Data to use Start Marker

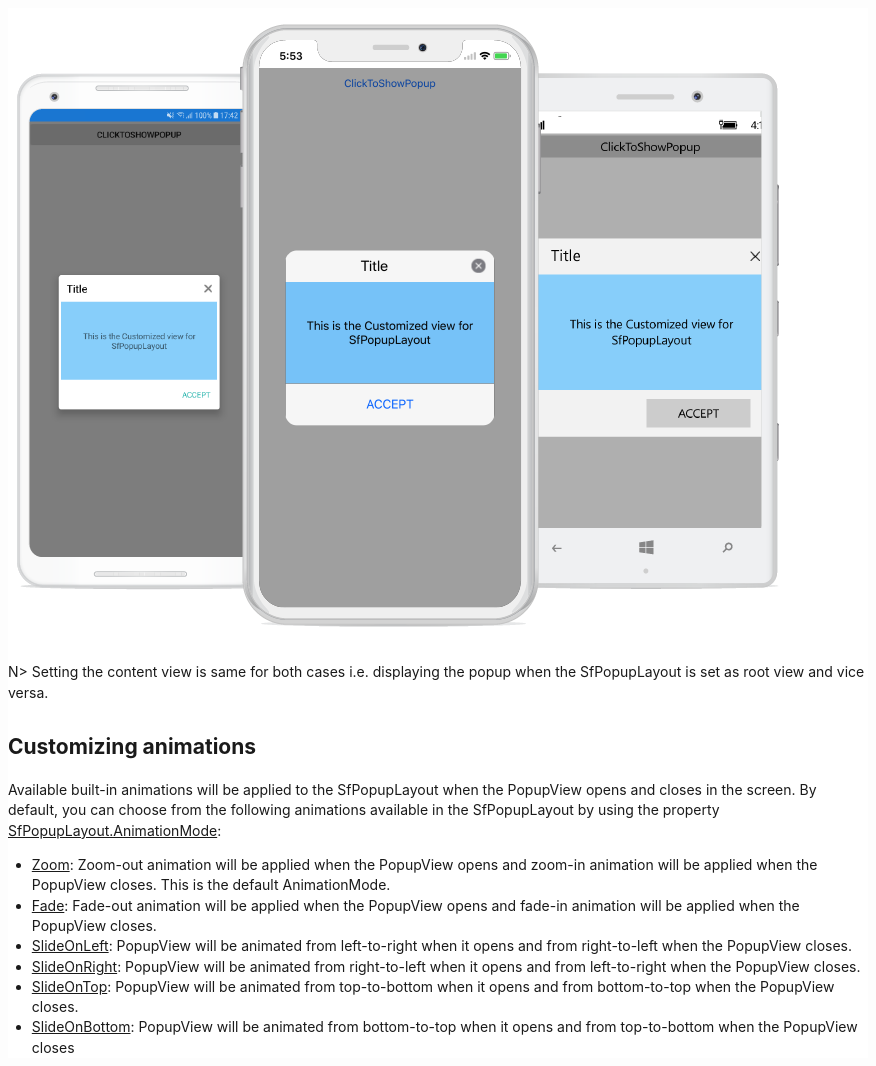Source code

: ![Popup with custom content](GettingStarted_images/ContentView.png)

N> Setting the content view is same for both cases i.e. displaying the popup when the SfPopupLayout is set as root view and vice versa.

## Customizing animations

Available built-in animations will be applied to the SfPopupLayout when the PopupView opens and closes in the screen. By default, you can choose from the following animations available in the SfPopupLayout by using the property [SfPopupLayout.AnimationMode](https://help.syncfusion.com/cr/cref_files/xamarin/Syncfusion.SfPopupLayout.XForms~Syncfusion.XForms.PopupLayout.AnimationMode.html):

* [Zoom](https://help.syncfusion.com/cr/cref_files/xamarin/Syncfusion.SfPopupLayout.XForms~Syncfusion.XForms.PopupLayout.AnimationMode.html): Zoom-out animation will be applied when the PopupView opens and zoom-in animation will be applied when the PopupView closes. This is the default AnimationMode.
* [Fade](https://help.syncfusion.com/cr/cref_files/xamarin/Syncfusion.SfPopupLayout.XForms~Syncfusion.XForms.PopupLayout.AnimationMode.html): Fade-out animation will be applied when the PopupView opens and fade-in animation will be applied when the PopupView closes.
* [SlideOnLeft](https://help.syncfusion.com/cr/cref_files/xamarin/Syncfusion.SfPopupLayout.XForms~Syncfusion.XForms.PopupLayout.AnimationMode.html): PopupView will be animated from left-to-right when it opens and from right-to-left when the PopupView closes.
* [SlideOnRight](https://help.syncfusion.com/cr/cref_files/xamarin/Syncfusion.SfPopupLayout.XForms~Syncfusion.XForms.PopupLayout.AnimationMode.html): PopupView will be animated from right-to-left when it opens and from left-to-right when the PopupView closes.
* [SlideOnTop](https://help.syncfusion.com/cr/cref_files/xamarin/Syncfusion.SfPopupLayout.XForms~Syncfusion.XForms.PopupLayout.AnimationMode.html): PopupView will be animated from top-to-bottom when it opens and from bottom-to-top when the PopupView closes.
* [SlideOnBottom](https://help.syncfusion.com/cr/cref_files/xamarin/Syncfusion.SfPopupLayout.XForms~Syncfusion.XForms.PopupLayout.AnimationMode.html): PopupView will be animated from bottom-to-top when it opens and from top-to-bottom when the PopupView closes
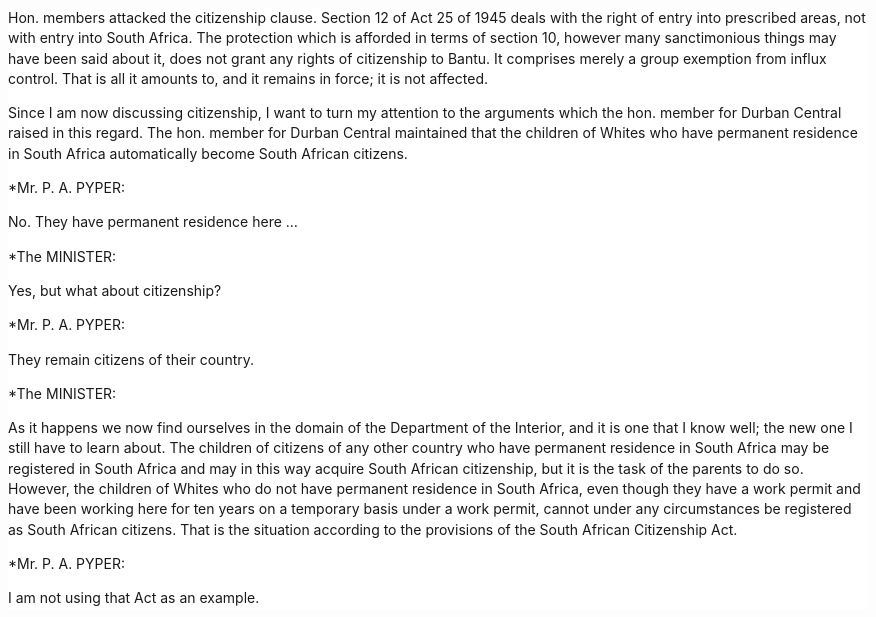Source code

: <p>Hon. members attacked the citizenship clause. Section 12 of Act 25 of 1945 deals with the right of entry into prescribed areas, not with entry into South Africa. The protection which is afforded in terms of section 10, however many sanctimonious things may have been said about it, does not grant any rights of citizenship to Bantu. It comprises merely a group exemption from influx control. That is all it amounts to, and it remains in force; it is not affected.</p>

<p>Since I am now discussing citizenship, I want to turn my attention to the arguments which the hon. member for Durban Central raised in this regard. The hon. member for Durban Central maintained that the children of Whites who have permanent residence in South Africa automatically become South African citizens.</p>

</speech>

<speech by="#pyper">

<from>*Mr. <person refersTo="hansard_za">P. A. PYPER</person>:</from>

<p>No. They have permanent residence here &#x2026;</p>

</speech>

<speech by="#minister">

<from>*The <person refersTo="hansard_za">MINISTER</person>:</from>

<p>Yes, but what about citizenship?</p>

</speech>

<speech by="#pyper">

<from>*Mr. <person refersTo="hansard_za">P. A. PYPER</person>:</from>

<p>They remain citizens of their country.</p>

</speech>

<speech by="#minister">

<from>*The <person refersTo="hansard_za">MINISTER</person>:</from>

<p>As it happens we now find ourselves in the domain of the Department of the Interior, and it is one that I know well; the new one I still have to learn about. The children of citizens of any other country who have permanent residence in South Africa may be registered in South Africa and may in this way acquire South African citizenship, but it is the task of the parents to do so. However, the children of Whites who do not have permanent residence in South Africa, even though they have a work permit and have been working here for ten years on a temporary basis under a work permit, cannot under any circumstances be registered as South African citizens. That is the situation according to the provisions of the South African Citizenship Act.</p>

</speech>

<speech by="#pyper">

<from>*Mr. <person refersTo="hansard_za">P. A. PYPER</person>:</from>

<p>I am not using that Act as an example.</p>

</speech>

<speech by="#minister">

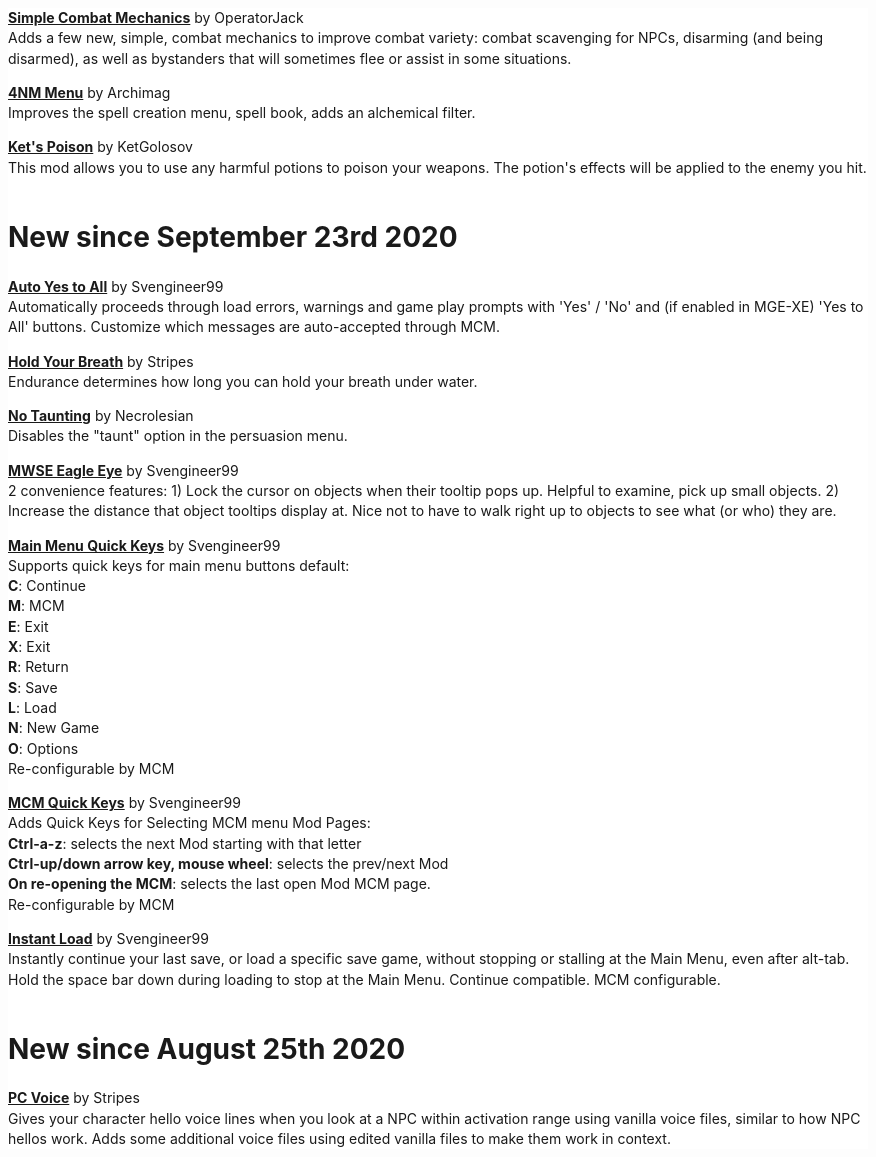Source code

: [**Simple Combat Mechanics**](https://www.nexusmods.com/morrowind/mods/48921) by OperatorJack  
Adds a few new, simple, combat mechanics to improve combat variety: combat scavenging for NPCs, disarming (and being disarmed), as well as bystanders that will sometimes flee or assist in some situations.

[**4NM Menu**](https://www.nexusmods.com/morrowind/mods/48912) by Archimag  
Improves the spell creation menu, spell book, adds an alchemical filter.  

[**Ket's Poison**](https://www.nexusmods.com/morrowind/mods/48911) by KetGolosov  
This mod allows you to use any harmful potions to poison your weapons. The potion's effects will be applied to the enemy you hit.

# New since September 23rd 2020
[**Auto Yes to All**](https://www.nexusmods.com/morrowind/mods/48863) by Svengineer99  
Automatically proceeds through load errors, warnings and game play prompts with 'Yes' / 'No' and (if enabled in MGE-XE) 'Yes to All' buttons. Customize which messages are auto-accepted through MCM.

[**Hold Your Breath**](https://www.nexusmods.com/morrowind/mods/48872) by Stripes  
Endurance determines how long you can hold your breath under water. 

[**No Taunting**](https://www.nexusmods.com/morrowind/mods/48889) by Necrolesian  
Disables the "taunt" option in the persuasion menu.

[**MWSE Eagle Eye**](https://www.nexusmods.com/morrowind/mods/48895) by Svengineer99  
2 convenience features: 1) Lock the cursor on objects when their tooltip pops up. Helpful to examine, pick up small objects. 2) Increase the distance that object tooltips display at. Nice not to have to walk right up to objects to see what (or who) they are.

[**Main Menu Quick Keys**](https://www.nexusmods.com/morrowind/mods/48902) by Svengineer99  
Supports quick keys for main menu buttons default:  
**C**: Continue  
**M**: MCM  
**E**: Exit  
**X**: Exit  
**R**: Return  
**S**: Save  
**L**: Load  
**N**: New Game  
**O**: Options  
Re-configurable by MCM  

[**MCM Quick Keys**](https://www.nexusmods.com/morrowind/mods/48904) by Svengineer99  
Adds Quick Keys for Selecting MCM menu Mod Pages:  
**Ctrl-a-z**: selects the next Mod starting with that letter  
**Ctrl-up/down arrow key, mouse wheel**: selects the prev/next Mod  
**On re-opening the MCM**: selects the last open Mod MCM page.  
Re-configurable by MCM  

[**Instant Load**](https://www.nexusmods.com/morrowind/mods/48907) by Svengineer99  
Instantly continue your last save, or load a specific save game, without stopping or stalling at the Main Menu, even after alt-tab. Hold the space bar down during loading to stop at the Main Menu. Continue compatible. MCM configurable.

# New since August 25th 2020
[**PC Voice**](https://www.nexusmods.com/morrowind/mods/48865) by Stripes  
Gives your character hello voice lines when you look at a NPC within activation range using vanilla voice files, similar to how NPC hellos work. Adds some additional voice files using edited vanilla files to make them work in context.
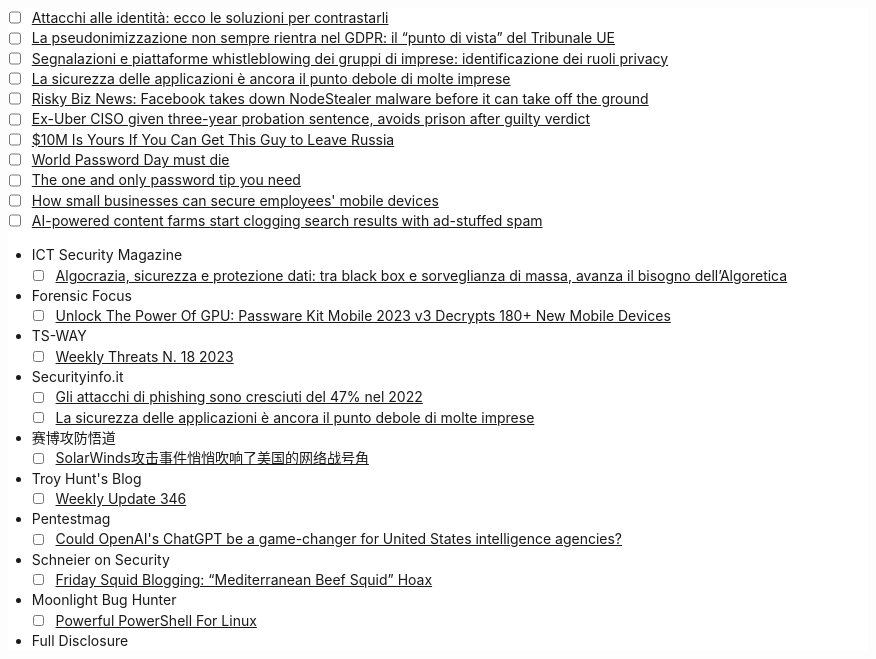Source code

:   - [ ] [Attacchi alle identità: ecco le soluzioni per contrastarli](https://www.cybersecurity360.it/nuove-minacce/attacchi-alle-identita-ecco-le-soluzioni-per-contrastarli/)
  - [ ] [La pseudonimizzazione non sempre rientra nel GDPR: il “punto di vista” del Tribunale UE](https://www.cybersecurity360.it/legal/privacy-dati-personali/la-pseudonimizzazione-non-sempre-rientra-nel-gdpr-il-punto-di-vista-del-tribunale-ue/)
  - [ ] [Segnalazioni e piattaforme whistleblowing dei gruppi di imprese: identificazione dei ruoli privacy](https://www.cybersecurity360.it/legal/privacy-dati-personali/segnalazioni-e-piattaforme-whistleblowing-dei-gruppi-di-imprese-identificazione-dei-ruoli-privacy/)
  - [ ] [La sicurezza delle applicazioni è ancora il punto debole di molte imprese](https://www.securityinfo.it/2023/05/05/sicurezza-applicazioni-appsec-sviluppo/?utm_source=rss&utm_medium=rss&utm_campaign=sicurezza-applicazioni-appsec-sviluppo)
  - [ ] [Risky Biz News: Facebook takes down NodeStealer malware before it can take off the ground](https://riskybiznews.substack.com/p/risky-biz-news-facebook-takes-down)
  - [ ] [Ex-Uber CISO given three-year probation sentence, avoids prison after guilty verdict](https://therecord.media/former-uber-ciso-avoids-prison-sentenced-to-three-year-probation)
  - [ ] [$10M Is Yours If You Can Get This Guy to Leave Russia](https://krebsonsecurity.com/2023/05/10m-is-yours-if-you-can-get-this-guy-to-leave-russia/)
  - [ ] [World Password Day must die](https://www.malwarebytes.com/blog/news/2023/05/world-password-day-must-die)
  - [ ] [The one and only password tip you need](https://www.malwarebytes.com/blog/news/2023/05/the-one-and-only-password-tip-you-need)
  - [ ] [How small businesses can secure employees' mobile devices](https://www.malwarebytes.com/blog/news/2023/05/duties-a-small-business-must-do-to-secure-employees-mobile-devices)
  - [ ] [AI-powered content farms start clogging search results with ad-stuffed spam](https://www.malwarebytes.com/blog/news/2023/05/ai-generated-content-farms-fill-search-results-with-advert-stuffed-spam)
- ICT Security Magazine
  - [ ] [Algocrazia, sicurezza e protezione dati: tra black box e sorveglianza di massa, avanza il bisogno dell’Algoretica](https://www.ictsecuritymagazine.com/articoli/algocrazia-sicurezza-e-protezione-dati-tra-black-box-e-sorveglianza-di-massa-avanza-il-bisogno-dellalgoretica/)
- Forensic Focus
  - [ ] [Unlock The Power Of GPU: Passware Kit Mobile 2023 v3 Decrypts 180+ New Mobile Devices](https://www.forensicfocus.com/news/unlock-the-power-of-gpu-passware-kit-mobile-2023-v3-decrypts-180-new-mobile-devices/)
- TS-WAY
  - [ ] [Weekly Threats N. 18 2023](https://www.ts-way.com/it/weekly-threats/2023/05/05/weekly-threats-n-18-2023/)
- Securityinfo.it
  - [ ] [Gli attacchi di phishing sono cresciuti del 47% nel 2022](https://www.securityinfo.it/2023/05/05/gli-attacchi-di-phishing-sono-cresciuti-del-47-nel-2022/?utm_source=rss&utm_medium=rss&utm_campaign=gli-attacchi-di-phishing-sono-cresciuti-del-47-nel-2022)
  - [ ] [La sicurezza delle applicazioni è ancora il punto debole di molte imprese](https://www.securityinfo.it/2023/05/05/sicurezza-applicazioni-appsec-sviluppo/?utm_source=rss&utm_medium=rss&utm_campaign=sicurezza-applicazioni-appsec-sviluppo)
- 赛博攻防悟道
  - [ ] [SolarWinds攻击事件悄悄吹响了美国的网络战号角](https://mp.weixin.qq.com/s?__biz=MzI1MDA1MjcxMw==&mid=2649908073&idx=1&sn=474a087caacc56d6e93ddfa4dec21ebb&chksm=f18eea6fc6f96379892886179d3cf3a0e054099c4032e762a800289bf9105b3ac783474ef4bc&scene=58&subscene=0#rd)
- Troy Hunt's Blog
  - [ ] [Weekly Update 346](https://www.troyhunt.com/weekly-update-346/)
- Pentestmag
  - [ ] [Could OpenAI's ChatGPT be a game-changer for United States intelligence agencies?](https://pentestmag.com/could-openais-chatgpt-be-a-game-changer-for-united-states-intelligence-agencies/?utm_source=rss&utm_medium=rss&utm_campaign=could-openais-chatgpt-be-a-game-changer-for-united-states-intelligence-agencies)
- Schneier on Security
  - [ ] [Friday Squid Blogging: “Mediterranean Beef Squid” Hoax](https://www.schneier.com/blog/archives/2023/05/friday-squid-blogging-mediterranean-beef-squid-hoax.html)
- Moonlight Bug Hunter
  - [ ] [Powerful PowerShell For Linux](https://mp.weixin.qq.com/s?__biz=MzU5Mzk3NTE0Mw==&mid=2247483695&idx=1&sn=1391bcd424a9cbe9530f01209f1c4f2b&chksm=fe090327c97e8a31e16d2619a426eb24fa27fc5fb6f63d3c9fc6c793c2fb81e023bbf96942f3&scene=58&subscene=0#rd)
- Full Disclosure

Data to use End Marker

Task to complete:
Reproduce these lines word for word, beginning at the first line of the records and stopping after the line that contains "Available built-in animations". Leave the pictures out of your answer.

Completed task:
Source code

: ![Popup with custom content](GettingStarted_images/ContentView.png)

N> Setting the content view is same for both cases i.e. displaying the popup when the SfPopupLayout is set as root view and vice versa.

## Customizing animations

Available built-in animations will be applied to the SfPopupLayout when the PopupView opens and closes in the screen. By default, you can choose from the following animations available in the SfPopupLayout by using the property [SfPopupLayout.AnimationMode](https://help.syncfusion.com/cr/cref_files/xamarin/Syncfusion.SfPopupLayout.XForms~Syncfusion.XForms.PopupLayout.AnimationMode.html):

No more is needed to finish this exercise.